When it comes to negligent supervision, there are very particular laws governing how victims of this type of misconduct are to be protected and compensated for injuries under insurance.
As long as negligence has been proven and there is a direct link between one party’s negligence and the victim’s injuries, the victim is entitled to insurance benefits under the negligent party’s liability insurance.
To establish liability for negligent supervision, it must be determined exactly who was negligent. For example, an employer has a duty to conduct a background investigation on persons considered for a job in which they will be supervising, monitoring, or are otherwise put in charge of employees. If the employer neglects this investigation or conducts it in a less than diligent and reasonable manner, they may be on the hook for negligent hiring when and if an employee (or the supervisor) commits a wrongful intentional act such as sexual abuse.

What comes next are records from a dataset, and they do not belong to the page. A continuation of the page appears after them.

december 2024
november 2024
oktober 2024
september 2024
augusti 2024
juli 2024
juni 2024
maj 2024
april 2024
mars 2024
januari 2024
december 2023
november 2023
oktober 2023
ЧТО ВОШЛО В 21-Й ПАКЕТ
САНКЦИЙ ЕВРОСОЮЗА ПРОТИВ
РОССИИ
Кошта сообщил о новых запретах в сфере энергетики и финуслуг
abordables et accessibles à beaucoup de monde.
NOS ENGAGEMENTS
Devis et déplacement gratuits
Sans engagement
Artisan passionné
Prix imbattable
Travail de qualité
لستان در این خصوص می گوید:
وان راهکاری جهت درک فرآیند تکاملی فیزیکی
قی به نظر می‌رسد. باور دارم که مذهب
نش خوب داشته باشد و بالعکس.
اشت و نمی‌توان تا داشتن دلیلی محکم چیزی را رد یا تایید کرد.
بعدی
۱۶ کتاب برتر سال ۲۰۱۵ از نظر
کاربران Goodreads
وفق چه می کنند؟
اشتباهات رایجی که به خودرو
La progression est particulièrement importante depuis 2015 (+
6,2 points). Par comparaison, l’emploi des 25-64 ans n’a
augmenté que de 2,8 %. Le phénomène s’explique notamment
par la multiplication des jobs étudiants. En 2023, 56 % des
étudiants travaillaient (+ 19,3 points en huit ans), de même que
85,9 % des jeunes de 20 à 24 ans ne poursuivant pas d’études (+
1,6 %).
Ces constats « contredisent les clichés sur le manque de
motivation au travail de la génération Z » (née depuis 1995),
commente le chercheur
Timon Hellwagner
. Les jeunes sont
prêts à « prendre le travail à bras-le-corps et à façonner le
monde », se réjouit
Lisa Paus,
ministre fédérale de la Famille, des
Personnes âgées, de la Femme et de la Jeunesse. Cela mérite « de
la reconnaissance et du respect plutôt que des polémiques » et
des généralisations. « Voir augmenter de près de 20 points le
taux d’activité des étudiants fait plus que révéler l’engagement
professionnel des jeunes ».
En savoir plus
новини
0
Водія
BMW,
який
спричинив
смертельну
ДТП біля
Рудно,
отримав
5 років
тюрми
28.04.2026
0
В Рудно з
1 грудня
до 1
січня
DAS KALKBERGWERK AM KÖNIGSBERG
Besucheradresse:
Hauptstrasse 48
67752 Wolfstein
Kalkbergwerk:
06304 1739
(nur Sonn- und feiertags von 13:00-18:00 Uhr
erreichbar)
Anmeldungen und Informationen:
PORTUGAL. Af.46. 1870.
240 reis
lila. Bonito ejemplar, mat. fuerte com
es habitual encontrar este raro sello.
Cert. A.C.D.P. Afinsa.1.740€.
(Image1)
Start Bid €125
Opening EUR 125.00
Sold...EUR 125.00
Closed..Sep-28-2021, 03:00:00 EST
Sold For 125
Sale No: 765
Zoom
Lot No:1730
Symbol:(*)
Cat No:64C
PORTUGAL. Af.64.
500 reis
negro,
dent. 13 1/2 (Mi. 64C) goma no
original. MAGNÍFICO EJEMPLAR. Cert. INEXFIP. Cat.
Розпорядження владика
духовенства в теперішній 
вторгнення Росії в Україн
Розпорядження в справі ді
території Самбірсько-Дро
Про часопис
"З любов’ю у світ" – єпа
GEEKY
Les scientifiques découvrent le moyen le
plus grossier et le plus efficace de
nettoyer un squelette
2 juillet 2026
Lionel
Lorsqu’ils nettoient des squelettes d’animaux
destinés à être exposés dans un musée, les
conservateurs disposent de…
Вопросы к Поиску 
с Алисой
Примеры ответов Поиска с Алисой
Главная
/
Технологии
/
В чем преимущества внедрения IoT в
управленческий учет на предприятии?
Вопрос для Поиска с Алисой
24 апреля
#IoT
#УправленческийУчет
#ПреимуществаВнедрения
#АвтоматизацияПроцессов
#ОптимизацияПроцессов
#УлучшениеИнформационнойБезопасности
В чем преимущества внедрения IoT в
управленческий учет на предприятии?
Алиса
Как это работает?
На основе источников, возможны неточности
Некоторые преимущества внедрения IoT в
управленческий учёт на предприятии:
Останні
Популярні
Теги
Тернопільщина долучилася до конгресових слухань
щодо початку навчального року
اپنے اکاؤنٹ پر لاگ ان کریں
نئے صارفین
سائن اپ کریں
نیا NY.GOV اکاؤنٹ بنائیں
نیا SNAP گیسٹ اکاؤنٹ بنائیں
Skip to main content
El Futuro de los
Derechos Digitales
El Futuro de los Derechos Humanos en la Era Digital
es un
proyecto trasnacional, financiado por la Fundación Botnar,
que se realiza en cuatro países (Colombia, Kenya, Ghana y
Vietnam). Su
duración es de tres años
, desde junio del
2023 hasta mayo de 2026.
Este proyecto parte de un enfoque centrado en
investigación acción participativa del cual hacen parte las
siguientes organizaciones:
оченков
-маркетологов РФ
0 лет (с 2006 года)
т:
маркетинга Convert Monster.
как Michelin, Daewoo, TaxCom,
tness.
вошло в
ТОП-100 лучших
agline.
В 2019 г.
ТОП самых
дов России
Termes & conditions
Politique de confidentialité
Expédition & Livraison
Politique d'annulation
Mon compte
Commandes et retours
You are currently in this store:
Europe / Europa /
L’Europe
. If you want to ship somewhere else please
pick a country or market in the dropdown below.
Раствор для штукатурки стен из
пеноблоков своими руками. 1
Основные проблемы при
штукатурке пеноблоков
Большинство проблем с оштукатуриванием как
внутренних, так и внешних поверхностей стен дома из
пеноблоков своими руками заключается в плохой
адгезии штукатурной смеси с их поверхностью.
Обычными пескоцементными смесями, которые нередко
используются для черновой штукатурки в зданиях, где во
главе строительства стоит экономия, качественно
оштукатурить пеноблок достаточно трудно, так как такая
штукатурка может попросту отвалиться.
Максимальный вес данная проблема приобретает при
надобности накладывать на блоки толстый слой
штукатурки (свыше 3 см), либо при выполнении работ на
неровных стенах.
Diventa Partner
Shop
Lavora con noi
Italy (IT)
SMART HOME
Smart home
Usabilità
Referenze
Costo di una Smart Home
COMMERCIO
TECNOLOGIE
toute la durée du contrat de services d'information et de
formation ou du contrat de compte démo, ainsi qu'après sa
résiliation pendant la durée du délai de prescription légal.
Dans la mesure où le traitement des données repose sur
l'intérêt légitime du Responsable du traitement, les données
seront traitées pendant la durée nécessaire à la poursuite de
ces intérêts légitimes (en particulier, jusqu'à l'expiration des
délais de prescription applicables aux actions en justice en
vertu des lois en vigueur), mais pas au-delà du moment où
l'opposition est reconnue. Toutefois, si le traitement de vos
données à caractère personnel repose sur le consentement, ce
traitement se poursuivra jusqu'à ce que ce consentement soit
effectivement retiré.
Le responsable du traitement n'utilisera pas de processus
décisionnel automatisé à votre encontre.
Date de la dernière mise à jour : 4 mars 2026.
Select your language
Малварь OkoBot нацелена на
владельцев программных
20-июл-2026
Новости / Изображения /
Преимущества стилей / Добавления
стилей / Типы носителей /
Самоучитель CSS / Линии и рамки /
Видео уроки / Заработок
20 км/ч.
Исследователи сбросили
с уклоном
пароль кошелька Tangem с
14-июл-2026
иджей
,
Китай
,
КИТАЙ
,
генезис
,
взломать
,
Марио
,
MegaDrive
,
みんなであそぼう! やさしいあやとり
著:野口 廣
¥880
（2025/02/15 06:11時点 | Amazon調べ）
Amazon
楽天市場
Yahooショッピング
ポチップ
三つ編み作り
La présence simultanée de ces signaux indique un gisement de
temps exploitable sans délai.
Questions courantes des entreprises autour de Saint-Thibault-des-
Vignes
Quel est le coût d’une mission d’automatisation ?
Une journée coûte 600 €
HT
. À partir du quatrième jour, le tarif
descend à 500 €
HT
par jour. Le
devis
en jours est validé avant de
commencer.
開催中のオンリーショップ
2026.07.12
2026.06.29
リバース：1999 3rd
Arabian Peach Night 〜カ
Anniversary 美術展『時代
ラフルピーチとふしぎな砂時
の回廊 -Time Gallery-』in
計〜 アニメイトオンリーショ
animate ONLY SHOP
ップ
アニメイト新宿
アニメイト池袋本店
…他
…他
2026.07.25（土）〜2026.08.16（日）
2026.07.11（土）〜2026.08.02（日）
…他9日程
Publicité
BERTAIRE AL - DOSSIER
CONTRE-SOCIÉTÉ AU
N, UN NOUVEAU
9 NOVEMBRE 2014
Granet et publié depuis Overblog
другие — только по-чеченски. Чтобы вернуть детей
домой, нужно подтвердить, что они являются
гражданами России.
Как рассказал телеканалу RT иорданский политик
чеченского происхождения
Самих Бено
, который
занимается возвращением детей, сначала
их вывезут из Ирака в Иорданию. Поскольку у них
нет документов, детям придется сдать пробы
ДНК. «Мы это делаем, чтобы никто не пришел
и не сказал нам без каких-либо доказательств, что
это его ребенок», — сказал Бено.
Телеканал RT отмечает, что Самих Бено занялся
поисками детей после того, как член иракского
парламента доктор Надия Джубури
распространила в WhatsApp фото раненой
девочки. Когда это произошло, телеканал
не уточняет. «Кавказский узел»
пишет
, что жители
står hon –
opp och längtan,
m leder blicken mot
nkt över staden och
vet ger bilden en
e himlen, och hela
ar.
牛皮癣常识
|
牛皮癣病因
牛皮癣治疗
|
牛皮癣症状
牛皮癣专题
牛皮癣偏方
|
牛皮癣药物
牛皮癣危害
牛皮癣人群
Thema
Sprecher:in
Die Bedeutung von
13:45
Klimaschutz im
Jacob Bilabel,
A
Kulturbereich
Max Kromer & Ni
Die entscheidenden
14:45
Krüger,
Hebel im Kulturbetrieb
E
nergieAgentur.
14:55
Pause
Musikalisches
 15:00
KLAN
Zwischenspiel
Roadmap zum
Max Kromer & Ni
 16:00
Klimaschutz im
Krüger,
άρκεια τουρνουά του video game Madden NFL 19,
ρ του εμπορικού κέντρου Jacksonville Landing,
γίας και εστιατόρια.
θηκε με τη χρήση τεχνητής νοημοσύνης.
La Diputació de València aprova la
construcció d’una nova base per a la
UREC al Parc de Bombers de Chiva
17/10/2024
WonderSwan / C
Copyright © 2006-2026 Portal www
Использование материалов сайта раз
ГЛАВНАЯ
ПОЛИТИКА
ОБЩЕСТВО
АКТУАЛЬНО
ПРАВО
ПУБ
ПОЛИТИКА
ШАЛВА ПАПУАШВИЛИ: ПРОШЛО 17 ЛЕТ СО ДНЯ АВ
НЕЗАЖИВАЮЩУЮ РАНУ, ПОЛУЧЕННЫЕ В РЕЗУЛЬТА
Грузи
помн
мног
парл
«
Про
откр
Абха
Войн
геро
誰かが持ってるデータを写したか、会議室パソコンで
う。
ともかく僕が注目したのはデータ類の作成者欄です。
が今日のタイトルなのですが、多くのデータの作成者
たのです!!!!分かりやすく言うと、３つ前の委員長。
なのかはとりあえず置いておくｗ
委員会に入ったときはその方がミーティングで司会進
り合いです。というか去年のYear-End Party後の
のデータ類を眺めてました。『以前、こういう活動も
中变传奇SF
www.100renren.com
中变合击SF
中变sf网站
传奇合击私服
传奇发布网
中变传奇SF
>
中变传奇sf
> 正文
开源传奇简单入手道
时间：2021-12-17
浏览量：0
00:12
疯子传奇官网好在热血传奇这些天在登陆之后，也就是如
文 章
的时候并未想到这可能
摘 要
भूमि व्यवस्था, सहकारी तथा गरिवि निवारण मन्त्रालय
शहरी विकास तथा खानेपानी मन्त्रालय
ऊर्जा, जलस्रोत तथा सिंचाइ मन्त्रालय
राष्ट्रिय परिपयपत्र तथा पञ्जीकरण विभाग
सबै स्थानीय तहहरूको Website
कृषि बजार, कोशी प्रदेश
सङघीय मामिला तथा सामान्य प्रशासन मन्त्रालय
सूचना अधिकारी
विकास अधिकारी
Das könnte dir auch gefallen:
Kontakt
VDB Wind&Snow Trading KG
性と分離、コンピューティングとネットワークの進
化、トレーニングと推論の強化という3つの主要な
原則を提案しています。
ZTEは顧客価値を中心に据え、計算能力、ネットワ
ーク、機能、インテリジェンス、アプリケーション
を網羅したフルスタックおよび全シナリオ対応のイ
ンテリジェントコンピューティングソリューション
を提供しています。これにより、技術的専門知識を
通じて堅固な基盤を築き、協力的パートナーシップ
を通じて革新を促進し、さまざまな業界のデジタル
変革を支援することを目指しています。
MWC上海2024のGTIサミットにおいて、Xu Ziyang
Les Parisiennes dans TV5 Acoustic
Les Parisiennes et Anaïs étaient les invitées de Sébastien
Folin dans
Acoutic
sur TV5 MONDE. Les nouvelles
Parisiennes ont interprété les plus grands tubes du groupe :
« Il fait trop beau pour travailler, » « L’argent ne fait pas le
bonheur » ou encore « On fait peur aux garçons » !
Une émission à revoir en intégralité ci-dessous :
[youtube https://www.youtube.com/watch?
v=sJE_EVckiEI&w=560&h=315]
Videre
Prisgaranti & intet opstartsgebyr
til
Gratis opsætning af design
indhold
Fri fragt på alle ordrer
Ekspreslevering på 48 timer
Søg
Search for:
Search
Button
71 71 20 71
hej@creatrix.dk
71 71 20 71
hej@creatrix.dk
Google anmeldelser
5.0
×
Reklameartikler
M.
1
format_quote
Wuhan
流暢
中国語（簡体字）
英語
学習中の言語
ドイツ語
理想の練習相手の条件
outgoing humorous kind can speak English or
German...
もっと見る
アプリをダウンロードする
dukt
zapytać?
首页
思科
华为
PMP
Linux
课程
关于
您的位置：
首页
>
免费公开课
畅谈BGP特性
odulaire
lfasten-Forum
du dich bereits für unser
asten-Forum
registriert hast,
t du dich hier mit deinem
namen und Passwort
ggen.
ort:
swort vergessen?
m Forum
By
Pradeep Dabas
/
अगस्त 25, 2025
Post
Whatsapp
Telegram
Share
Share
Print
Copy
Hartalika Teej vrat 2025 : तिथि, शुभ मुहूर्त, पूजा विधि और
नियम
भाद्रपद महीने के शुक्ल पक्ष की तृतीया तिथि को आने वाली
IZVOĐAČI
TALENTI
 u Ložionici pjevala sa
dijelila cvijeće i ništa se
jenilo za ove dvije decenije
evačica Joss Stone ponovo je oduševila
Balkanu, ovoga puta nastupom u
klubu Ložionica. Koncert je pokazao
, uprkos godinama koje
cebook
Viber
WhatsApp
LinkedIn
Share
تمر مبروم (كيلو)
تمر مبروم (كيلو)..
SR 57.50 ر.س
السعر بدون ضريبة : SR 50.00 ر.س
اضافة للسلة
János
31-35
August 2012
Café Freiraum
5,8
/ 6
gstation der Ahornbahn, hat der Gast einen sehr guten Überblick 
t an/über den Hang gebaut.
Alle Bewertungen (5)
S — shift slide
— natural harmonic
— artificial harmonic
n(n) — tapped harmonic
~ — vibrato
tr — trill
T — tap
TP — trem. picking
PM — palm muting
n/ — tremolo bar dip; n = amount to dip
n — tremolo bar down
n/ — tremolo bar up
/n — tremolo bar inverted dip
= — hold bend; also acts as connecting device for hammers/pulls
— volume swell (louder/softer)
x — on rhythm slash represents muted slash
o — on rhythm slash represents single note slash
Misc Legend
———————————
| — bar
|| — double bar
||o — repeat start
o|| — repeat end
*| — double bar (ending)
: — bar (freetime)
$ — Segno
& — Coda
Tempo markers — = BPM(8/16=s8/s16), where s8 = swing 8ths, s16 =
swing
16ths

Liability becomes even more apparent when the person charged with the employee’s care had either constructive or express knowledge of the wrongdoer’s propensity to engage in some intentional misconduct.
Typically, homeowner’s insurance policies will NOT protect a victim of negligent supervision. This is because a homeowner’s policy often includes a provision that denies coverage for bodily injury intentionally caused by an individual.
Since Florida courts have reasoned that a person who sexually molests a child can not intend to do anything other than harm and long-term emotional anguish to their victim, acts of sexual molestation are considered intentional acts as that term is used in insurance policies. Accordingly, Florida courts have consistently denied insurance coverage for intentional sexual acts on children.